After an approximately hour-and-a-half public hearing on the matter, the Dyersville City Council signed off on the specifications for the X49/roundabout project, Jan. 6.
Julie Neebel, project manager and engineer with IIW, has been working on this project since 2012 and said she is happy to finally see it heading toward the bidding phase.
Neebel gave the council a brief overview of some of the main staples of the project and stated whatever contractor should be awarded the bid has to be started by June 1. The current schedule is to bid the project in April and potentially award it in May.
Aside from adding a roundabout large enough to accommodate large trucks and farm equipment at the intersection of X49 and 1st Avenue, X49 will be widened from 24-feet-wide to 28 feet, with paved six-foot shoulders on each side, and the elevation of the roadway will also be lowered to lessen the impact on adjacent property owners.
With about a dozen property owners in attendance, the impact on drainage was the most pressing topic of discussion. The area will keep the ditch and culvert system for the time being.
“We know the ditches can fill up with water pretty quickly out there, so we’ve modeled that to make sure the new elevation of the roadway stays above the level of that 100-year event,” she said. “We know it’s important to have reliability with that roadway.”
Some in attendance wanted to know why the project just didn’t include curb, gutter and underground storm sewer. Michel explained that the funding mechanisms for this project require it to be a “rural design,” which doesn’t include curb and gutter, but those could be done as a separate project down the road.
“This is an optimal design standard for future growth,” Michel said, alluding to the fact that there could be future residential development around Tegeler Pond.
There was also a concern regarding road closures brought forth via a letter from Jerry and Jeanine Koch, which was addressed by Neebel.

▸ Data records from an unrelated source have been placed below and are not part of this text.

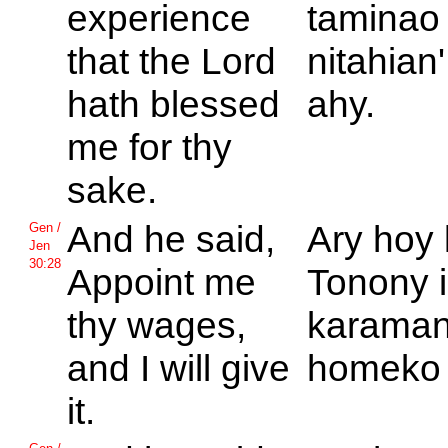
experience
taminao
that the
Lord
nitahian'
hath blessed
ahy.
me for thy
sake.
And he said,
Ary hoy 
Gen /
Jen
30:28
Appoint me
Tonony 
thy wages,
karaman
and I will give
homeko 
it.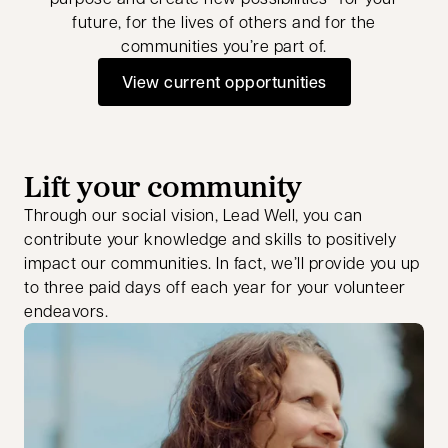
future, for the lives of others and for the
communities you’re part of.
View current opportunities
opens in a new tab
Lift your community
Through our social vision, Lead Well, you can
contribute your knowledge and skills to positively
impact our communities. In fact, we’ll provide you up
to three paid days off each year for your volunteer
endeavors.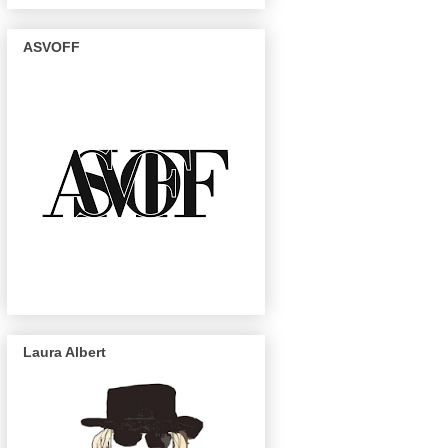
ASVOFF
Laura Albert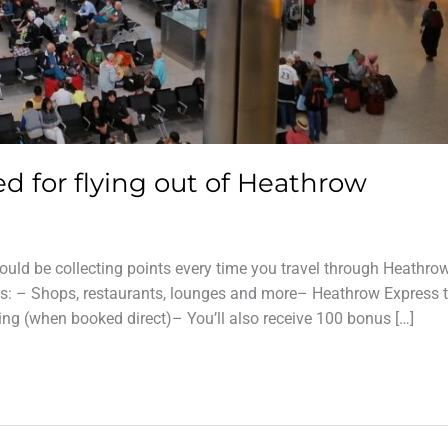
ed for flying out of Heathrow
ould be collecting points every time you travel through Heathro
s: – Shops, restaurants, lounges and more– Heathrow Express t
ing (when booked direct)– You’ll also receive 100 bonus […]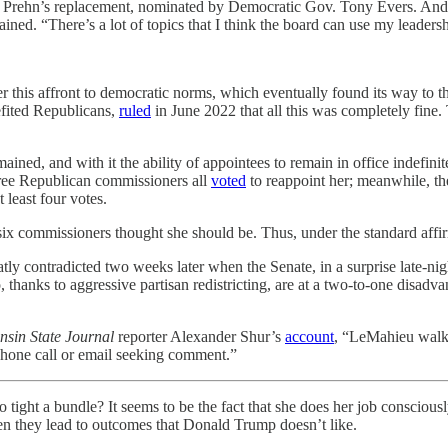
m Prehn’s replacement, nominated by Democratic Gov. Tony Evers. And 
ed. “There’s a lot of topics that I think the board can use my leadersh
er this affront to democratic norms, which eventually found its way to
efited Republicans,
ruled
in June 2022 that all this was completely fine. 
remained, and with it the ability of appointees to remain in office indef
three Republican commissioners all
voted
to reappoint her; meanwhile, th
t least four votes.
ix commissioners thought she should be. Thus, under the standard affir
ly contradicted two weeks later when the Senate, in a surprise late-nig
thanks to aggressive partisan redistricting, are at a two-to-one disadva
nsin State Journal
reporter Alexander Shur’s
account
, “LeMahieu walke
phone call or email seeking comment.”
undle? It seems to be the fact that she does her job consciously an
en they lead to outcomes that Donald Trump doesn’t like.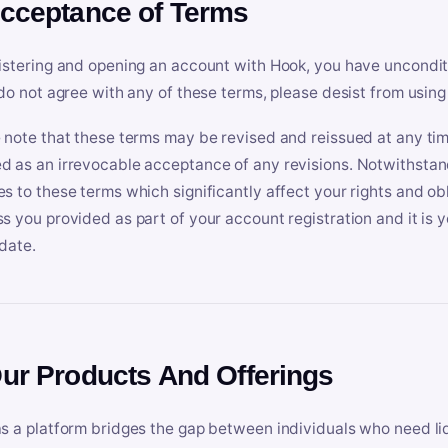
Acceptance of Terms
istering and opening an account with Hook, you have uncondit
 do not agree with any of these terms, please desist from using
 note that these terms may be revised and reissued at any tim
 as an irrevocable acceptance of any revisions. Notwithstandi
s to these terms which significantly affect your rights and obl
s you provided as part of your account registration and it is y
date.
Our Products And Offerings
s a platform bridges the gap between individuals who need l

To soothe concerns about the impact on traffic, Neebel gave a general outline of specific restrictions to keep traffic flowing that are embedded within the proposed contract:
• During May and June of this year, D22 (Old Hwy 20 west of the intersection) can be closed and 1st Avenue will be open, but could be controlled by traffic signals for up to four weeks
• Flaggers can be used to control traffic on X49
• Anytime work is conducted south of the intersection that would restrict traffic, flaggers have to be used
• X49 north of the intersection would be allowed to be closed during May and June
• July 1 (which according to the ethanol plant is one of their busiest months) to Aug. 16 everything needs to be open to two lanes of traffic at all times, but work could still be done outside the shoulder
• If Iowa’s Ride comes through, there would be days where the contractor would not be allowed to work in the area
• Aug. 17 to Oct. 1, the road could be closed and detours would be allowed for all routes
• Oct. 1 the road to the west can be closed, but X49 needs to be open to two lanes of traffic at all times along with 1st Avenue
• There will be no winter detours and all roads need to be open to two lanes of traffic and hard surfaced during the winter shutdown
• In 2021, if they need additional work time, from April 15 to July 1, X49 could be under detour for up to eight weeks along with D22 to the west, but 1st Avenue must be open to at least one lane of traffic.

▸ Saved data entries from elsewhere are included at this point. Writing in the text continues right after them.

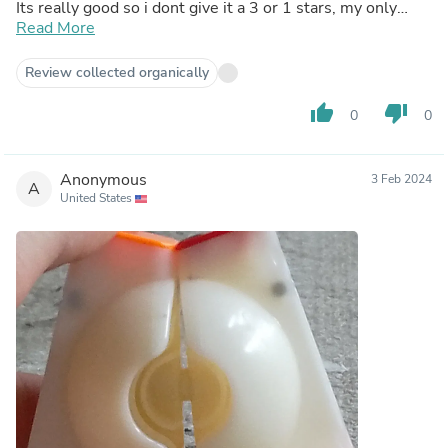
Its really good so i dont give it a 3 or 1 stars, my only
problem is the screw, now i only dont know how to install
Read More
maglev, since this cube speed is good, but i like really fast
cubes like gan 13 and wrm v9
Review collected organically
thumb_up
thumb_down
0
0
Anonymous
3 Feb 2024
A
United States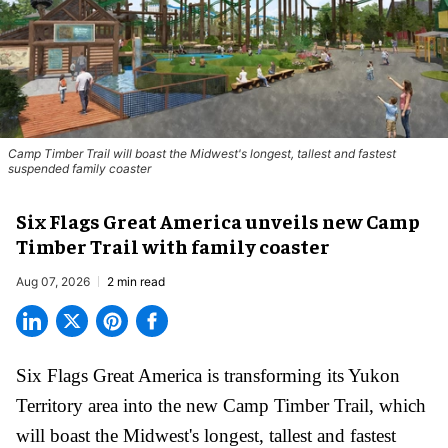
Camp Timber Trail will boast the Midwest's longest, tallest and fastest
suspended family coaster
Six Flags Great America unveils new Camp
Timber Trail with family coaster
Aug 07, 2026
2 min read
Six Flags Great America is transforming its Yukon
Territory area into the new Camp Timber Trail, which
will boast the Midwest's longest, tallest and fastest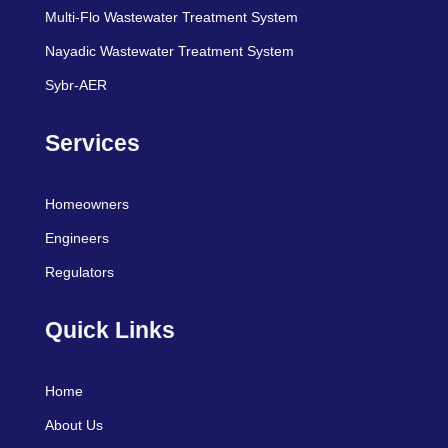
Multi-Flo Wastewater Treatment System
Nayadic Wastewater Treatment System
Sybr-AER
Services
Homeowners
Engineers
Regulators
Quick Links
Home
About Us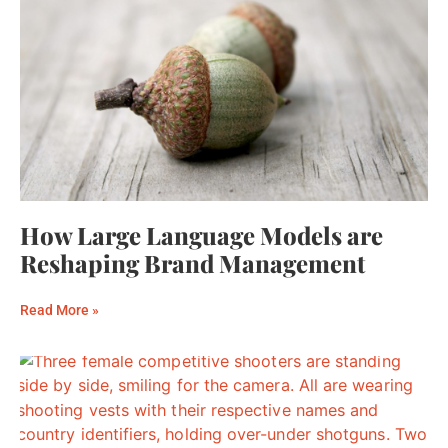
How Large Language Models are
Reshaping Brand Management
Read More »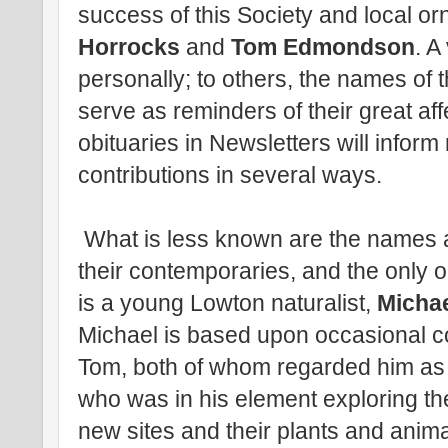
success of this Society and local or
Horrocks
and
Tom Edmondson
. 
personally; to others, the names of 
serve as reminders of their great aff
obituaries in Newsletters will infor
contributions in several ways.
What is less known are the names and
their contemporaries, and the only o
is a young Lowton naturalist,
Michae
Michael is based upon occasional c
Tom, both of whom regarded him as
who was in his element exploring th
new sites and their plants and anim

“We are keeping things open, but we are also trying to give the contractor as much flexibility as possible to get the best bids as possible,” Neebel said, adding that staging of the project is also ultimately up to the contractor. “We’re telling them they can be creative and do what works best for their schedule, but we also have to serve the public and make sure the roads are open during certain dates.”
While the project needs to be totally completed by July 1, 2021, seeding and other work outside the roadway could continue provided there is no hindrance to traffic.
“We’ve been talking about this for eight years, it’s time to do it,” Michel said. “There’s no assessment to the property owners on this and I think the public knows how important this project is — the road is falling apart. If we don’t do anything now, we’re running into a situation where we have another year delay and then it gets outside of our price range and we can’t afford it and have to go back to the bond market.”